In the meantime, a couple of cows were killed and I watched to ensure the men knew what they were doing. Then they moved onto the calves, some of which were days old – I could not watch this myself, but trusted the team implicitly.

Finally, the equipment arrived and the full-scale slaughter started – 191 in total. Three or four others were showing disease by this time, which helped confirm to the farmer that we were doing the right thing.

He was a remarkable man. He helped cart carcases out to the mounting piles in the field. He only seemed to wobble once and that was when the stock bull was taken.

I did not know what kind of support I could offer, but I kept asking him if he was coping and telling him to take things at his own pace.

I left the farm shortly after the last animal had been slaughtered, grateful in the knowledge that I had done my job and could leave, unlike the farmer and his family still under Form A.

I avoided the selective cull for many reasons. I knew I would find it emotionally difficult and was not sure I completely agreed with the politics. It was as if a bomb had exploded and the fall out was well defined and there was no room for risk assessment. A military operation indeed!

Even if a farmer had one field in the zone and his stock were at the exact opposite end of his holding, they were taken out. There was no room for discretion. Cattle on contiguous premises, was another thing I had difficulty with.

If disease is so easy to detect in cattle, why select them for cull? Could we not wait for them to show signs and use them as sentinels?

I am not an epidemiologist, politician, or a government scientist, so I do not proclaim to understand the science and politics behind these decisions, nor do I condone them.

In a 'war' against virus, there must be casualties, fall guys and 'sacrificial lambs'. It is simply a personal feeling I had of what was right and wrong.

I am sure in the fullness of time the rights and wrongs of the whole operation will be explored and hopefully some good will come in the end.

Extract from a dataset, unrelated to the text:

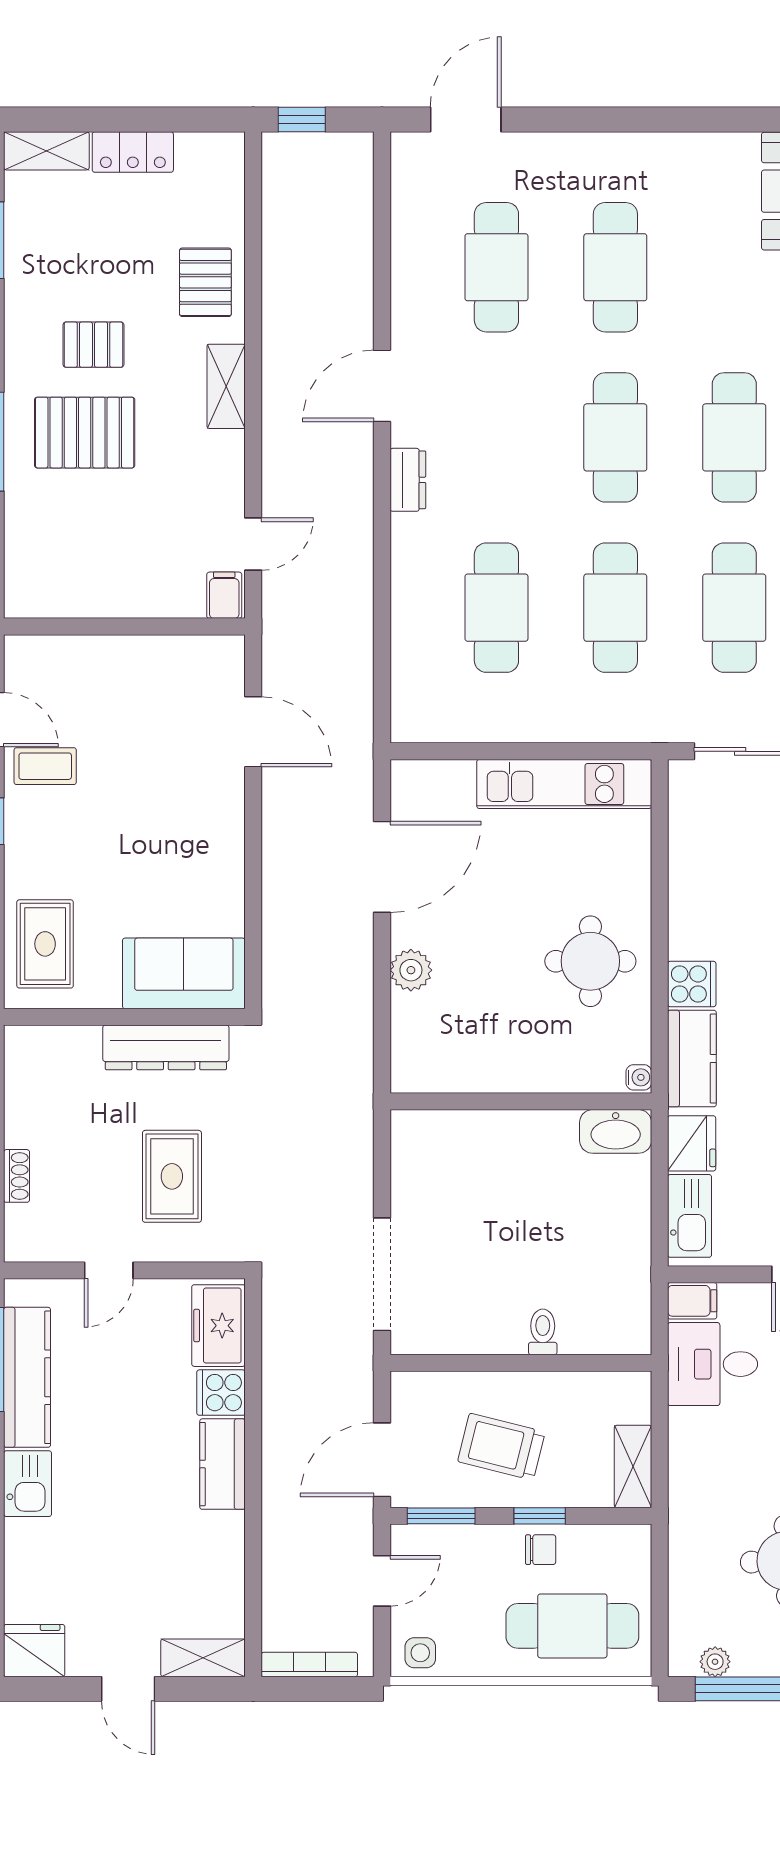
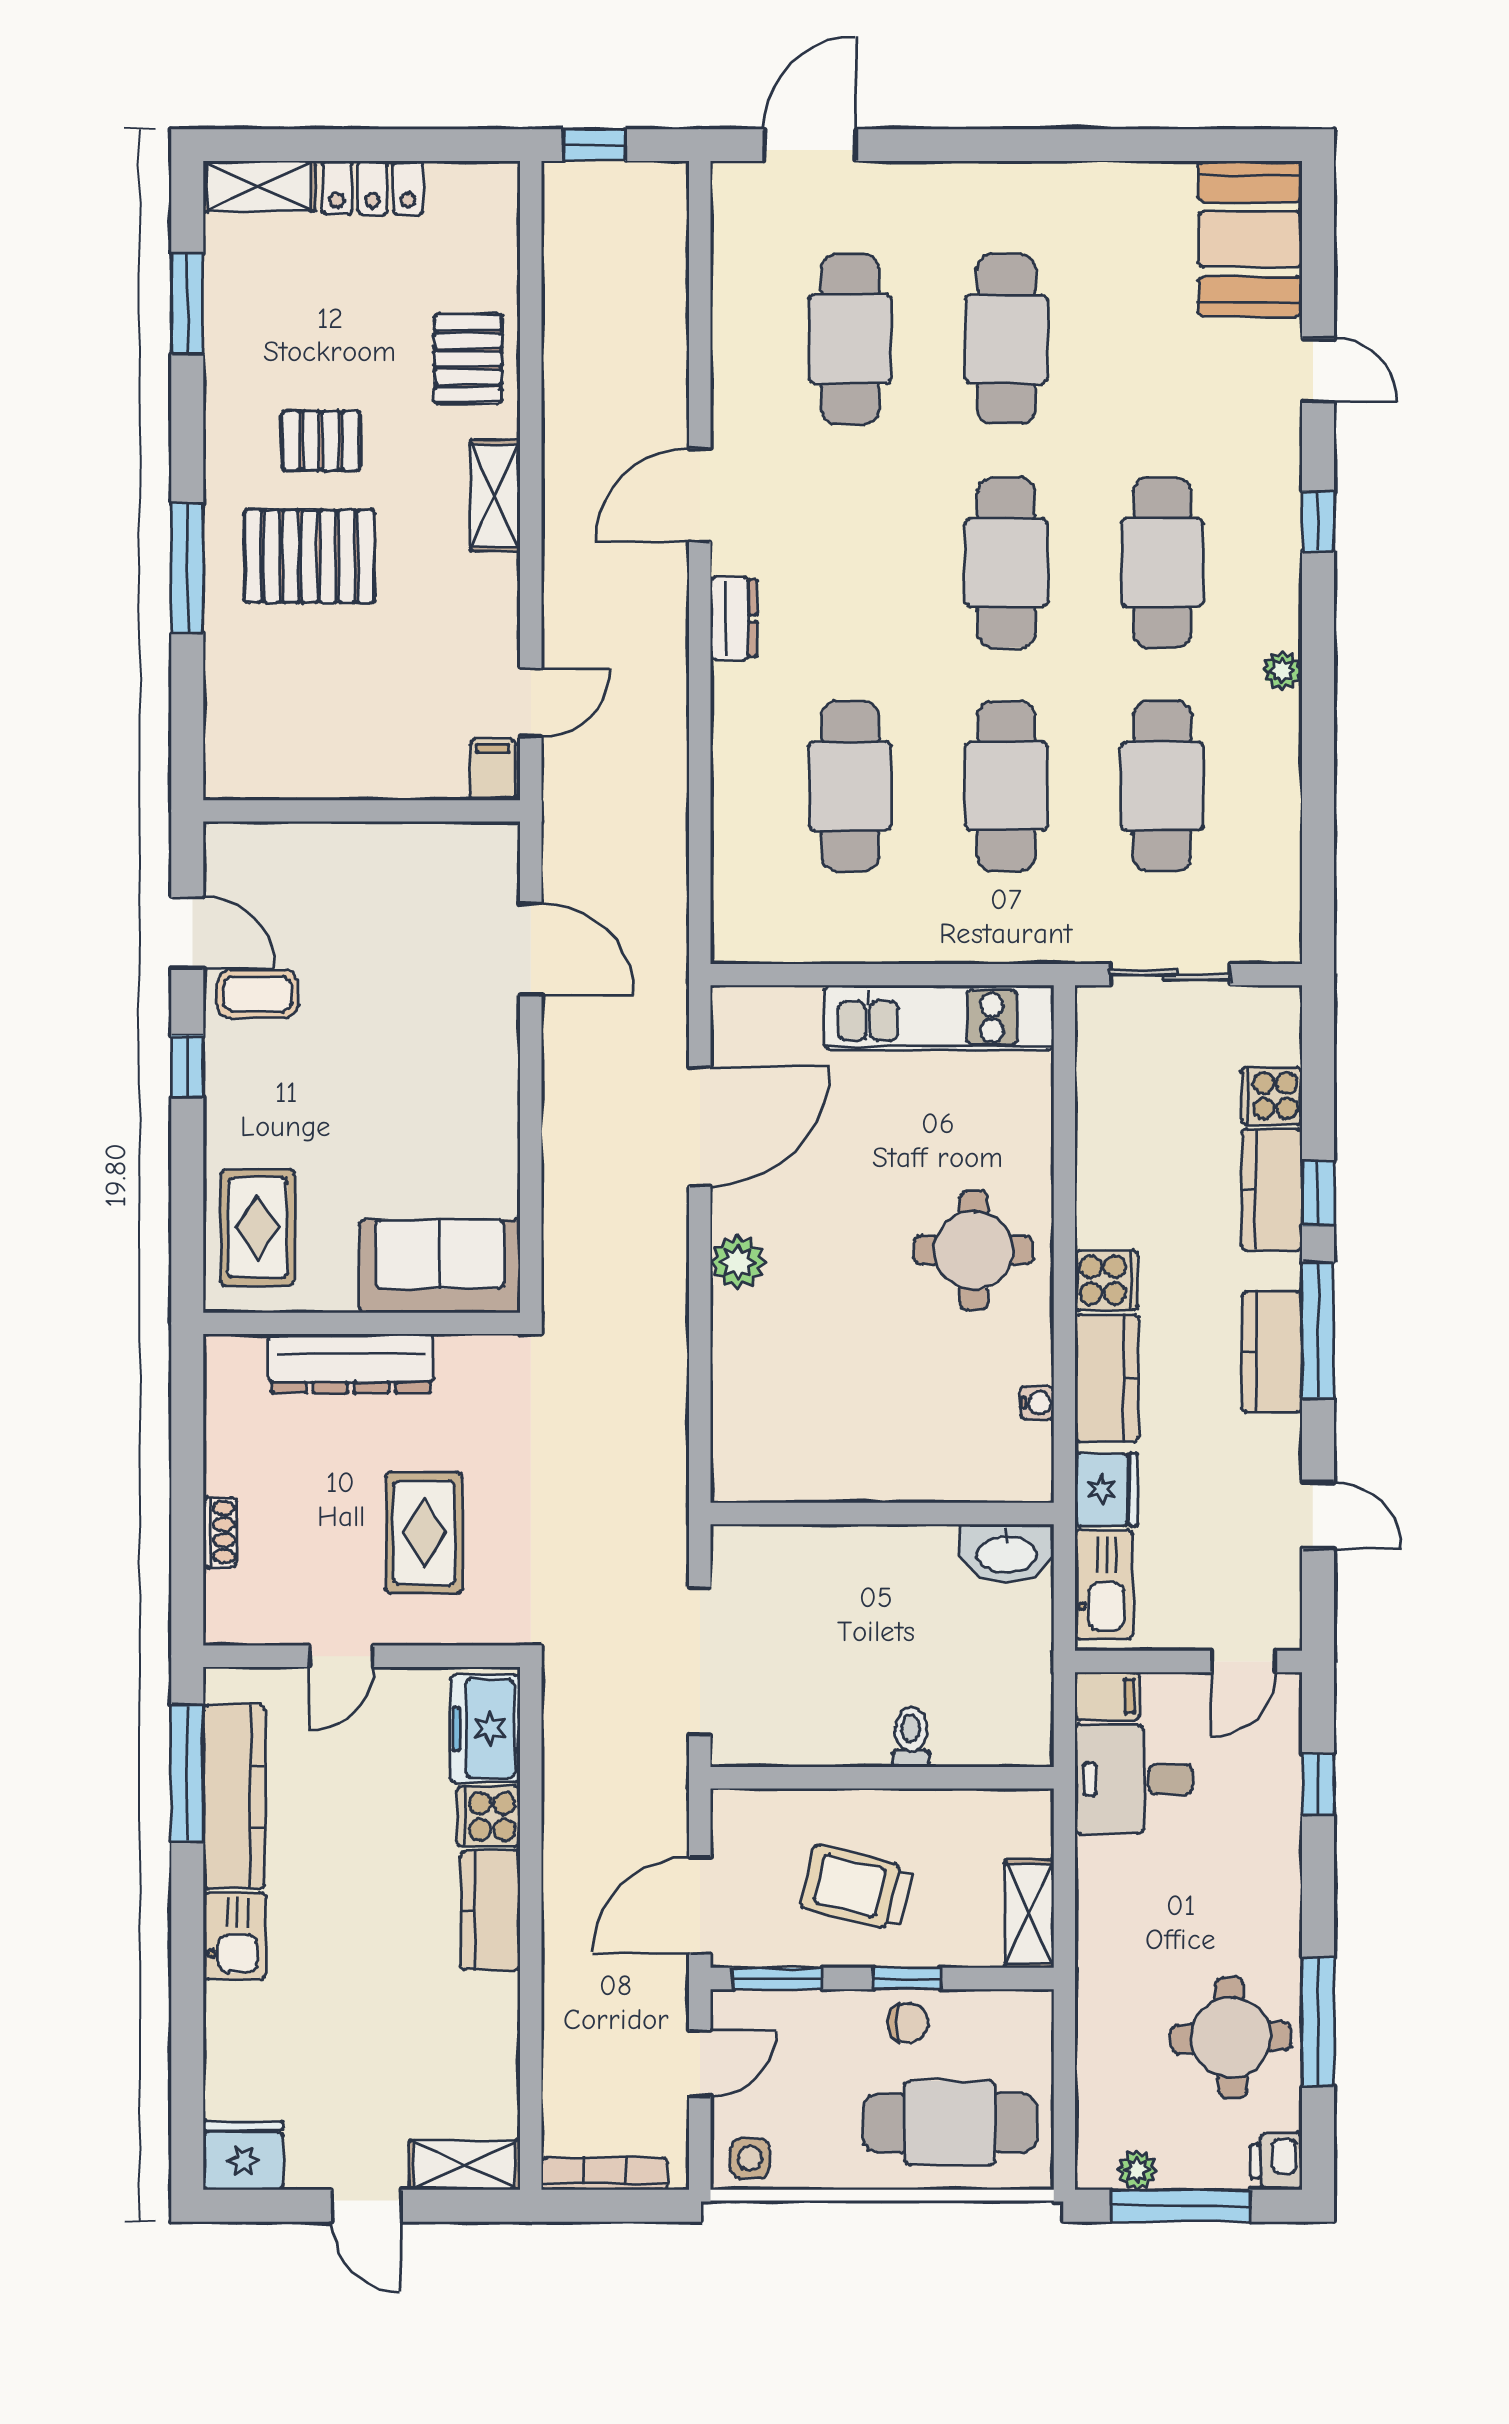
dresser: (166, 1047) -> (351, 1363), moved
wall: (521, 1101) -> (882, 1514), moved
washbasin: (616, 1131) -> (1007, 1553), moved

I returned to Edinburgh on day 19 of my tour of duty. I felt in some ways glad to be returning to my ‘normal’ job but in others felt frustrated and guilty that I was leaving before its conclusion.

The lessons I learnt during the crisis were personal and for that reason I feel unable to comment entirely on how I felt about the work I carried out. I hope this account may reveal some aspects of this duty that may not appear apparent to those looking on from outside.